◆ WRITTEN TASK 1: Render the records from the line with "Tulsa: 8:59 -> 9:09" up to and including the final line as a Markdown table with the columns "No." and "Entry", leaving out blank lines and pictures.

◆ READING PASSAGE:
┌──

The aide said Gutierrez will reiterate the U.S. position that the United States ``will not do business with another dictator, Raul."

Washington's referendum proposal comes just after Costa Rican President Oscar Arias, winner of the 1987 Nobel Peace prize for his mediation in the Central American civil wars, made an impassioned plea at the Americas Conference for Latin America to prod Cuba into adopting democratic reforms.

Arias was addressing a dinner gathering Wednesday night to launch the annual gathering. Long stretches of his remarks were dedicated to Cuba.

He said Latin America had to acknowledge that Cuba really is, ``plain and simple, a dictatorship." Cubans ``deserve the opportunity to choose a destiny for themselves."

Arias has been critical of Castro before. In an Aug. 29 opinion column in a Costa Rican newspaper, Arias said Castro was ``cut from the same cloth" as Saddam Hussein and Yugoslavia's Slobodan Milosevic.

But others in Latin America have been quiet on Cuba since Castro's ailment was announced. The region's nations often adhere to the principle of nonintervention in the affairs of other states.

Brazil's ambassador to the OAS, Osmar Chohfi, told The Miami Herald last month that ``nothing has happened so far to warrant an OAS intervention."

``If there is a transition," he added, ``it is an internal process to Cuba."

But other, non-U.S. diplomats have been privately discussing whether the OAS, the hemisphere's premier institution dealing with political matters, should become involved in the Cuba issue. Cuba was suspended from the OAS in 1962.

One option would be to have Jose Miguel Insulza, secretary general of the OAS, quietly begin contacting Cuban officials.

Another speaker at the Americas Conference, John Kavulich, senior policy advisor for the U.S.-Cuba Trade and Economic Council, said that even after Castro dies, Cuba would not change drastically thanks to the massive economic support it is receiving from leftist Venezuelan President Hugo Chavez.

``Venezuela is absolutely the key," Kavulich said. ``Financially as long as Chavez backs Cuba, Cuba doesn't have to change."

└──

Data excerpts:

┌──

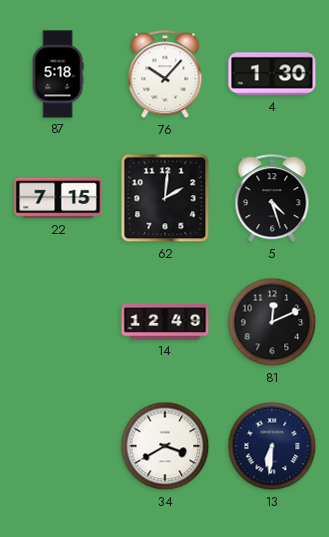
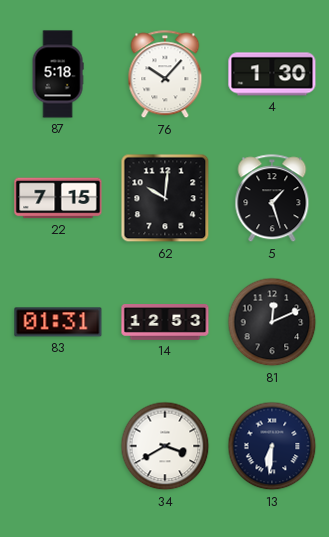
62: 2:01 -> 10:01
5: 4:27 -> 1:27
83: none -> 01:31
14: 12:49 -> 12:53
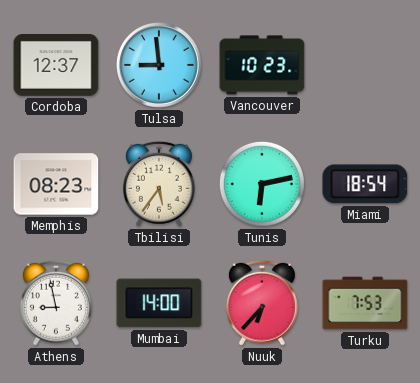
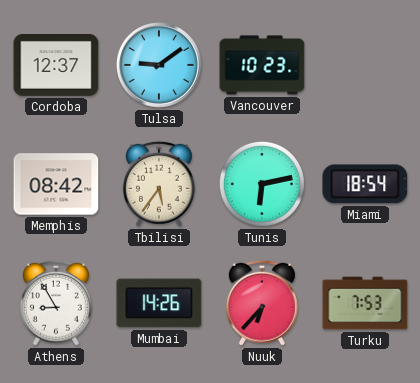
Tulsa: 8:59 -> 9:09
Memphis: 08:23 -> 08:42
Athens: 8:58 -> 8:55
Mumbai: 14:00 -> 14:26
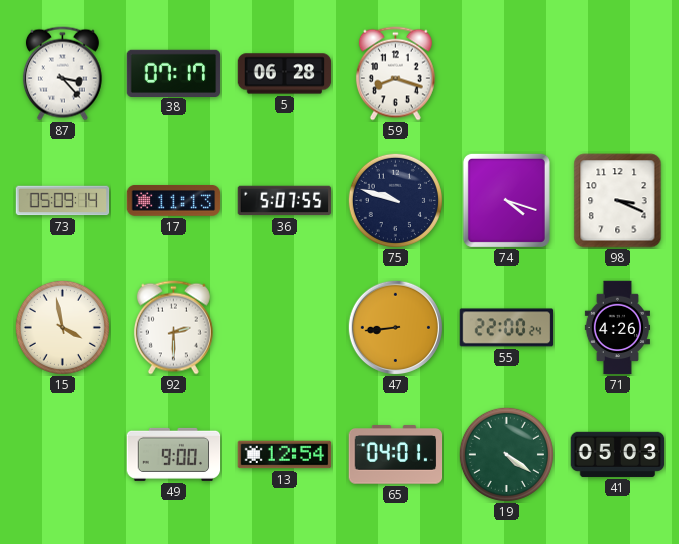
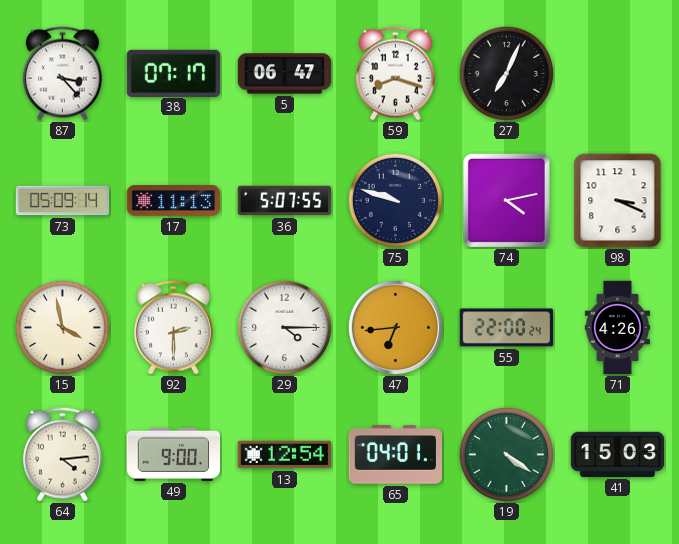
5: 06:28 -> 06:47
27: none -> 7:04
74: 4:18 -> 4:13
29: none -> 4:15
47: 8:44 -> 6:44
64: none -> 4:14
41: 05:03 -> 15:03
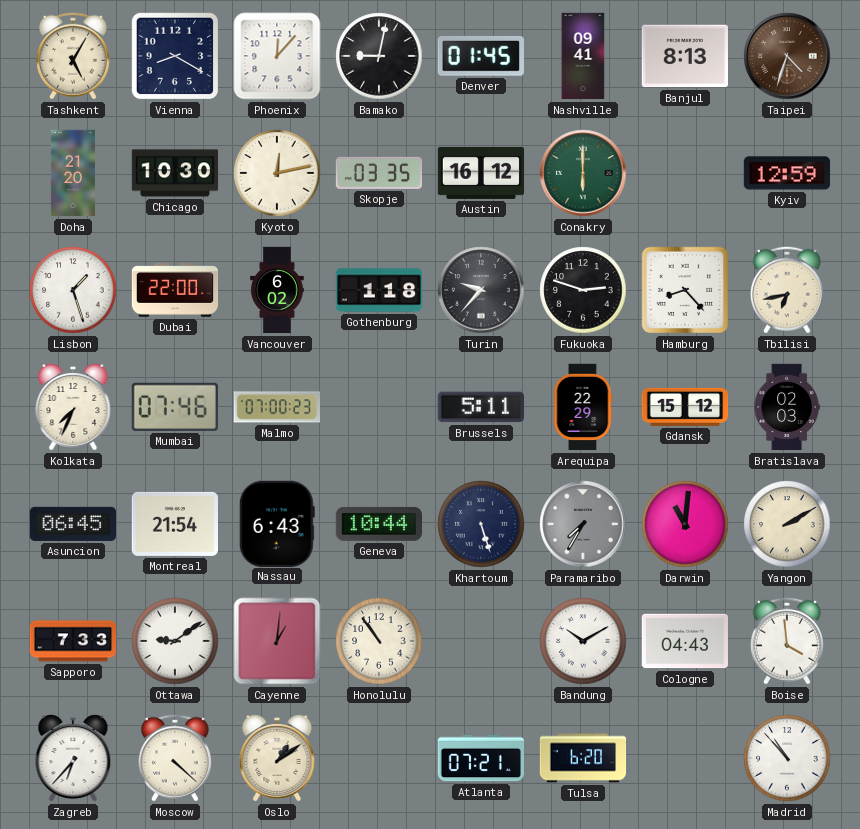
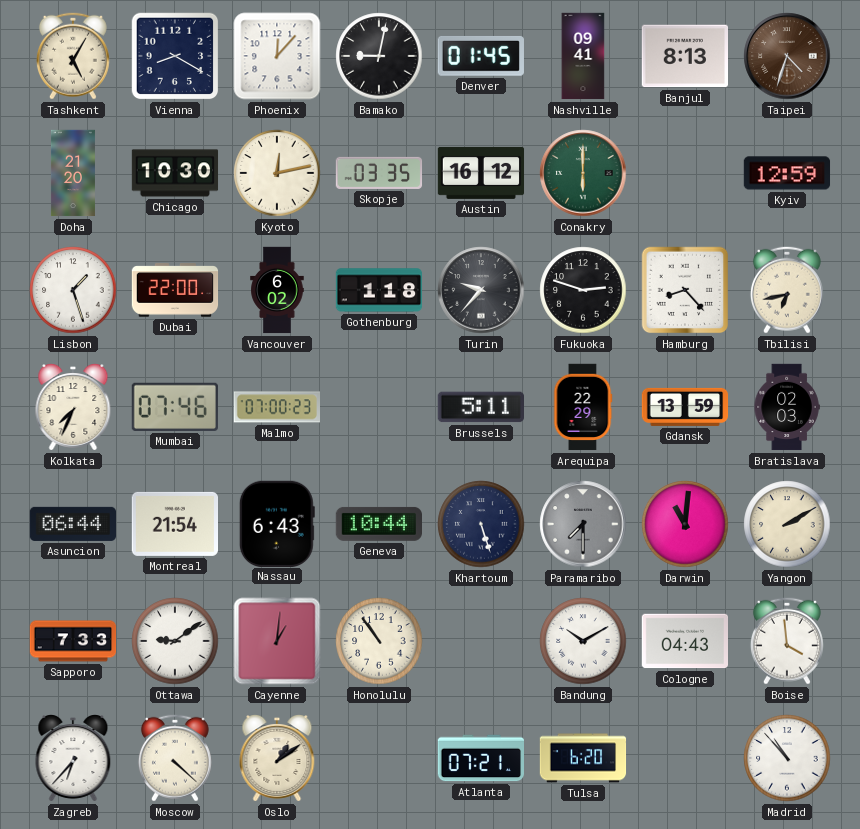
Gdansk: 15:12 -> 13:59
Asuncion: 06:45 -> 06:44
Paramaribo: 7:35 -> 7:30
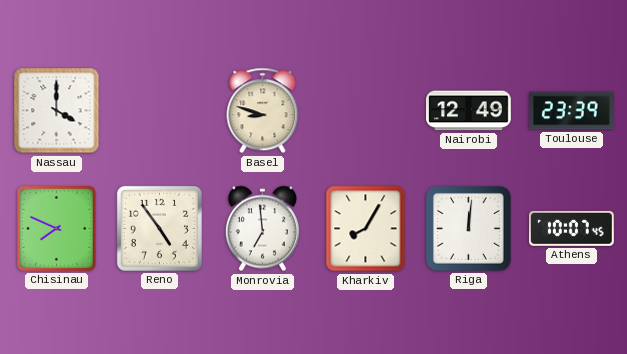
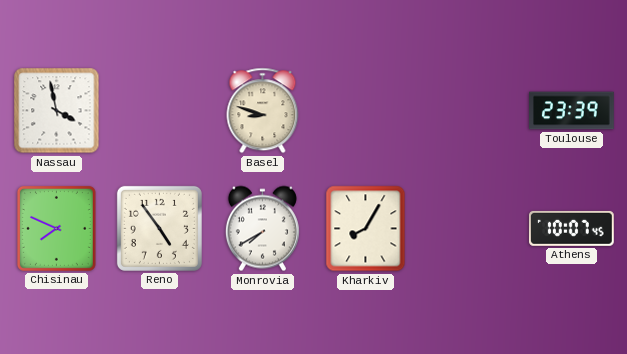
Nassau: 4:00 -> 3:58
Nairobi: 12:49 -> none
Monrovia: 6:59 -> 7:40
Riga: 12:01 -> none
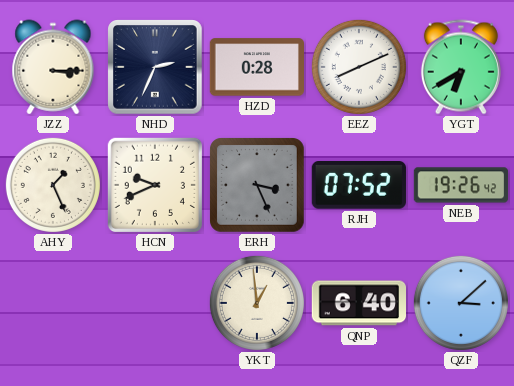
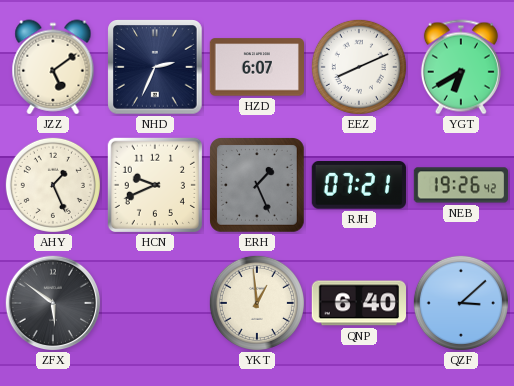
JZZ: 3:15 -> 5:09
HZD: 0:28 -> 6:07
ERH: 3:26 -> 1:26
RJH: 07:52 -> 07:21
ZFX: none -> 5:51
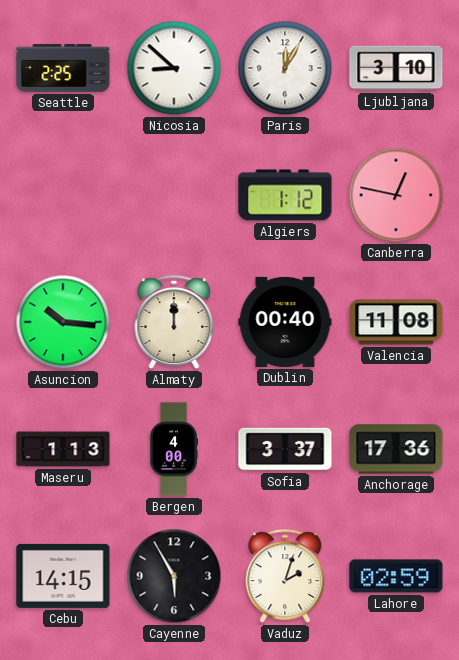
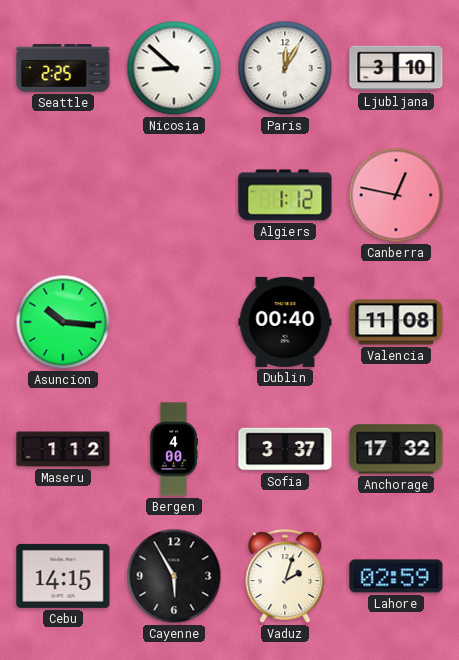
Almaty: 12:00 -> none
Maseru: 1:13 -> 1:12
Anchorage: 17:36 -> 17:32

└──

◆ WRITTEN TASK 2: According to the news excerpt on Cuba, in what year was Cuba suspended from the OAS?

◆ WORKED ANSWER 1:
| No. | Entry |
|---|---|
| 1 | Tulsa: 8:59 -> 9:09 |
| 2 | Memphis: 08:23 -> 08:42 |
| 3 | Athens: 8:58 -> 8:55 |
| 4 | Mumbai: 14:00 -> 14:26 |
| 5 | 5: 06:28 -> 06:47 |
| 6 | 27: none -> 7:04 |
| 7 | 74: 4:18 -> 4:13 |
| 8 | 29: none -> 4:15 |
| 9 | 47: 8:44 -> 6:44 |
| 10 | 64: none -> 4:14 |
| 11 | 41: 05:03 -> 15:03 |
| 12 | Gdansk: 15:12 -> 13:59 |
| 13 | Asuncion: 06:45 -> 06:44 |
| 14 | Paramaribo: 7:35 -> 7:30 |
| 15 | Nassau: 4:00 -> 3:58 |
| 16 | Nairobi: 12:49 -> none |
| 17 | Monrovia: 6:59 -> 7:40 |
| 18 | Riga: 12:01 -> none |
| 19 | JZZ: 3:15 -> 5:09 |
| 20 | HZD: 0:28 -> 6:07 |
| 21 | ERH: 3:26 -> 1:26 |
| 22 | RJH: 07:52 -> 07:21 |
| 23 | ZFX: none -> 5:51 |
| 24 | Almaty: 12:00 -> none |
| 25 | Maseru: 1:13 -> 1:12 |
| 26 | Anchorage: 17:36 -> 17:32 |

◆ WORKED ANSWER 2: 1962